Taylor noted that no baby food manufacturer reported use of BPA to the state, but said several such companies have acknowledged continued use of BPA in jar lid linings in past interactions with customers, indicating the possibility that the manufacturers were not complying with Maine law by withholding that information from the DEP.

However, he acknowledged that in the toy industry, “there definitely has been a lot of movement … away from polycarbonate plastics, because of the BPA.”

“It’s not fair to speculate in the absence of information,” Taylor said of the thousands of toys that do not appear on the state’s BPA products list.

That many more toys and products did not appear on the list than do was a fact highlighted by Ben Gilman, senior government affairs specialist with the Maine State Chamber of Commerce.

He said the manufacturer filings with state environmental officials “showed very limited presence of bisphenol-A in children’s products” and argued that the fact that only eight toy makers reported BPA use indicates “the marketplace has already addressed this issue.” Gilman accused the center of overstating the public health risks considering what he described as the relatively small number of products found to use BPA and the low levels of the chemicals found in the products.

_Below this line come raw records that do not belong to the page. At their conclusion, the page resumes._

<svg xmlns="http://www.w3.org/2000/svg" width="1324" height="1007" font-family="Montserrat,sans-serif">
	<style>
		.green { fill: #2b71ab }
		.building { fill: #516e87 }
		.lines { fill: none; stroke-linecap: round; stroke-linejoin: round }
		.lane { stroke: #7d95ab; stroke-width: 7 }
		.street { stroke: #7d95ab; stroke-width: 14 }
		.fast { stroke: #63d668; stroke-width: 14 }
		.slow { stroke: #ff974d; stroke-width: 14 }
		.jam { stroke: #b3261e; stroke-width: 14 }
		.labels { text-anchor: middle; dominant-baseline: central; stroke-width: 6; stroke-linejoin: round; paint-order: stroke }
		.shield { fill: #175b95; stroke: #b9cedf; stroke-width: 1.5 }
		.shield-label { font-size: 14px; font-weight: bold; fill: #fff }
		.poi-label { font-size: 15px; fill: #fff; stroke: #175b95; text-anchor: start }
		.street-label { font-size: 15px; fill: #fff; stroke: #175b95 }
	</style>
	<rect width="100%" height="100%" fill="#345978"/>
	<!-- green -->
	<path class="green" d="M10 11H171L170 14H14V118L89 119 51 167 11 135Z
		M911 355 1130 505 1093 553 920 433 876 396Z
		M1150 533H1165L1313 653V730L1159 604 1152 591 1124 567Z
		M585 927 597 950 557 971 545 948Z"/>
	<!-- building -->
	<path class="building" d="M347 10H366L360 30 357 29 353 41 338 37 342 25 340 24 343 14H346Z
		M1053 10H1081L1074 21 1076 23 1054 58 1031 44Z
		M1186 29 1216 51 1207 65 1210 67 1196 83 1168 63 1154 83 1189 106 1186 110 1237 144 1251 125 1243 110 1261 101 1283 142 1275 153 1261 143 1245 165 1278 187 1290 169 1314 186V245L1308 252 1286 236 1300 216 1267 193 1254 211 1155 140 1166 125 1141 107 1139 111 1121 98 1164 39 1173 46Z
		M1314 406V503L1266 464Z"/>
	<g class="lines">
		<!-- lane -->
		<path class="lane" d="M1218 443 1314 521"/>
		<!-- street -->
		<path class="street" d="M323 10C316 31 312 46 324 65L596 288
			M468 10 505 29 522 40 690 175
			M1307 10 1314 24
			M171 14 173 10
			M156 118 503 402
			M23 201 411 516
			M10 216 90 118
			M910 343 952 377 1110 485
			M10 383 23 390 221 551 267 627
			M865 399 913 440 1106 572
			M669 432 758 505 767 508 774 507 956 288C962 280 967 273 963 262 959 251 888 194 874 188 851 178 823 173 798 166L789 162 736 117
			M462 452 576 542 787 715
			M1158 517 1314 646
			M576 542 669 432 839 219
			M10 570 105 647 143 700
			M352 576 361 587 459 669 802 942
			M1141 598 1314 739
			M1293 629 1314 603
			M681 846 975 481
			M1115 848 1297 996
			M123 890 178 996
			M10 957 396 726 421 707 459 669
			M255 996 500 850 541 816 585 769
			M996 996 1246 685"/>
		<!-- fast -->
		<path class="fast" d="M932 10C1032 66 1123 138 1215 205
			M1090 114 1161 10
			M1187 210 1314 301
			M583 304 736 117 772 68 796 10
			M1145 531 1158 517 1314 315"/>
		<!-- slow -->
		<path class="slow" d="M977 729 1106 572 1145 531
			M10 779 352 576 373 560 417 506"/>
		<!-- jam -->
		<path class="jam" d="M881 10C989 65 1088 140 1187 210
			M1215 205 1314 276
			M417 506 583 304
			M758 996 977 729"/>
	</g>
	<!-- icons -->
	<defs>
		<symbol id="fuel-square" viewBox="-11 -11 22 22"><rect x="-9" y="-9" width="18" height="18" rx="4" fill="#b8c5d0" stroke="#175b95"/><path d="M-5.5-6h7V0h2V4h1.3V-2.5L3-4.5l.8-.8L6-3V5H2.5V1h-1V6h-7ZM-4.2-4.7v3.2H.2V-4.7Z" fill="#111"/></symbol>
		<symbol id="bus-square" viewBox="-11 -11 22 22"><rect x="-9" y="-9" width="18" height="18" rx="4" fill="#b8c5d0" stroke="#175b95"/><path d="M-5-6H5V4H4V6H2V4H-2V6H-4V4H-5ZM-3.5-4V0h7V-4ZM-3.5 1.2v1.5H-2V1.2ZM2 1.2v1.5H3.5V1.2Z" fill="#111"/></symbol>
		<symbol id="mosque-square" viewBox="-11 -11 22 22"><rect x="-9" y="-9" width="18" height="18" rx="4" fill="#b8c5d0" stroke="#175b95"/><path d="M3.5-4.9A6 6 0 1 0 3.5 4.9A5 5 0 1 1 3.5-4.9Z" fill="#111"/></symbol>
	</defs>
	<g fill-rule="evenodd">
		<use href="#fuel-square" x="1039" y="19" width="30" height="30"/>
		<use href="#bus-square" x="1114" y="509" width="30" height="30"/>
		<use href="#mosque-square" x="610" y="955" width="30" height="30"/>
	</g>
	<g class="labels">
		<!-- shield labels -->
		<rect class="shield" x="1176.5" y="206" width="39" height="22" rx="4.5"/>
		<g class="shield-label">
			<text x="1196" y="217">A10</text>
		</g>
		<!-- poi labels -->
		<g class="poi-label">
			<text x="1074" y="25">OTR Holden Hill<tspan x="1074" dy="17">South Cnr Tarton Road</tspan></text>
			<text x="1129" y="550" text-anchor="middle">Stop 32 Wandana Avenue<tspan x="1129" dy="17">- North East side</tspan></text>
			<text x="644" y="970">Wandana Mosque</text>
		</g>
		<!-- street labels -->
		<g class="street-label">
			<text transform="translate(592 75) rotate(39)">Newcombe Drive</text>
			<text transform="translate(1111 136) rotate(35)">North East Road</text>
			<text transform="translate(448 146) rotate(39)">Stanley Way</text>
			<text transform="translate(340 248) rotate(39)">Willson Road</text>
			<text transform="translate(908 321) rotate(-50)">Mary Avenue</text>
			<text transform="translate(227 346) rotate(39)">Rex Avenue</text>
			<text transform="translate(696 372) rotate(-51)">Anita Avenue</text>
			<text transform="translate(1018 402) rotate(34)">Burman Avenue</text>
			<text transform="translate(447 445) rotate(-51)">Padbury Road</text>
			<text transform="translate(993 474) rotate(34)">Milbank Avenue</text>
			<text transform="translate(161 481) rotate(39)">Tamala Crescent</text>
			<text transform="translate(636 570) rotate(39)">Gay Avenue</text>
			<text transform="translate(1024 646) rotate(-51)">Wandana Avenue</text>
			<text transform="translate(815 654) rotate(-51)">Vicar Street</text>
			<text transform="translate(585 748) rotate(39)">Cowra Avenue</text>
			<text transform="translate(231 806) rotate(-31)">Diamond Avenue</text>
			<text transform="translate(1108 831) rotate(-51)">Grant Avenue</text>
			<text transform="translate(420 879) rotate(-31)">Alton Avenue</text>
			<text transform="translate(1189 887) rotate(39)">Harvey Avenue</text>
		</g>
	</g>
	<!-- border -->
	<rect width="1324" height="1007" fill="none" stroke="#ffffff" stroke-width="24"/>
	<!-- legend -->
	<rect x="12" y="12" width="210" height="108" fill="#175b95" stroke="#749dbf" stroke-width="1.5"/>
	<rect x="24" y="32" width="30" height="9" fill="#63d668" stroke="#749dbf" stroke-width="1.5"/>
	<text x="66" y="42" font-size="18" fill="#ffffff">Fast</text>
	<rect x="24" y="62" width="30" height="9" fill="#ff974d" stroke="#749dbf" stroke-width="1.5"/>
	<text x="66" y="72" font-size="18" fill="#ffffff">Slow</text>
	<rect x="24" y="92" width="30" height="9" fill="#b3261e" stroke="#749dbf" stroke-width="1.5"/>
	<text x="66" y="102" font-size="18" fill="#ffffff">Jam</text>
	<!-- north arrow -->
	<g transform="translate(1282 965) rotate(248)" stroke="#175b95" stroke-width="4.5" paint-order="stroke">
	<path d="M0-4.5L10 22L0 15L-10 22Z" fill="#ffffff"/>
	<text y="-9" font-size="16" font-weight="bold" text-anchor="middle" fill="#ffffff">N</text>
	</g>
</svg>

“The consensus of government scientists is that BPA is safe for use including in food contact materials intended for infants and toddlers,” Gilman said in a statement. “We are therefore concerned about the continued insistence of the [Environmental Health Strategy Center] to grandstand on this issue and pervade fear into the public — when there is no real risk of harm.”

In the cases of companies that may not have filed with the state but should have, a Maine DEP spokeswoman said Tuesday the department “immediately reached out to them to bring them into compliance and will pursue appropriate enforcement action if they are not willing to do so.”

“Maine DEP will not allow for violations to provide for a competitive advantage against those businesses and individuals who are undertaking environmental stewardship and following our state’s laws,” wrote department spokeswoman Samantha DePoy-Warren to the Bangor Daily News in an email. “Of the thousands and thousands of products in the marketplace, to have just a few hundred with the presence of these potentially toxic ingredients really shows that this process is working and that manufacturers are responding to consumer demand and utilizing safer alternatives in their products.”

For the manufacturers who did report the use of the chemicals to state officials, Fanburg said he hopes the public scrutiny will “put pressure on them” to phase out the chemicals.

“It also puts pressure on consumers to make changes in their habits,” he said.